Высекаю искры: в одной руке у меня нож, в другой вилка. Я мужику заплаканному говорю: «Ребёнку твоему в сентябре в школу, ты парню ранец купил? Жена твоя спивается, а ты знаешь, что женский алкоголизм неизлечим?»
Засыпал вопросами, призвал жить по-людски. На завод предложил устроиться: слесарем или охранником. Может быть, учиться пойти, ну или в милиции служить; а что тоже выход, там тоже люди — честных нет, но хороших полно.
Пока я совесть будил, жилец квартиры волшебно протрезвел и вспомнил меня. Как узнал, ума не приложу. Я его пугал в детстве, в школу поднимал и взрослых слушаться заставлял. Думал, он всё забыл, а нет — помнит.
«Вспомнил тебя, — пускал слёзы мужик. — Ты домовой из нашей квартиры».
Смотрю в глаза человека и растворяюсь, как туман от дуновения ветра. У мужика сон пропал, и протрезвел он навсегда. Сидит на полу в коридоре, озирается. Меня ищет. Увидеть вживую хочется.
«Вставай балбес, — упивался победой я, — Вставай, поднимайся рабочий народ…»
Допел я песню революционную до конца, а мужичок вдруг схватился за голову и заплакал. Вспомнил он бабку, вспомнил маму и отца. Вспомнил деда фронтовика, и ожила в ём совесть.
Вот смотрю и думаю: неужели нужно дойти до крайности отчаянной, чтобы мозги выпрямились, наконец-то? Тебе дураку необходимо оказаться на краю пропасти, чтобы увидеть, как впереди тебя, балансируя чуть дыша, баба твоя и ребёнок стоят у последней черты?..

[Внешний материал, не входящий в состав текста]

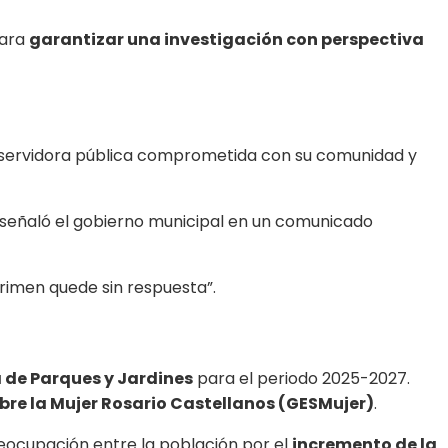
para
garantizar una investigación con perspectiva
 servidora pública comprometida con su comunidad y
 señaló el gobierno municipal en un comunicado
rimen quede sin respuesta”.
 de Parques y Jardines
para el periodo 2025-2027.
bre la Mujer Rosario Castellanos (GESMujer)
.
reocupación entre la población por el
incremento de la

И правду говорят — крестится русский мужик, только когда гром гремит грозный, да град по макушке булыжниками стучит.
***
Я почти не старался, сгибая в безопасную линию кривую дорожку. Это всё его черти, его белочки — это его судьба. Я только слегка помог человеку, и жизнь в семье наладилась. Не пьют, не дымят, мальчишку выкормили. Здоровенный бугай вырос и совсем неглупый. Денег сын заработал и купил новое жильё. Вот и собралась вся семья переезжать.
Сейчас смотрю, как они вещи упаковывают. Немного осталось. Бабушкин комод вытащить, да аккордеон дедовский. Даже не знаю, как мне быть. То ли с ними, то ли здесь остаться. А если дом под снос?.. и мужик говорит, чтобы я с ним ехал. Зовёт меня с собой. Упрашивает.
Ладно… поживём, увидим. Может быть, и поеду с ними. Не бросать же семью Ивановых — на самом деле. Там уже и правнуки намечаются. Так что работы для меня много. Ехать, не ехать? Как думаете?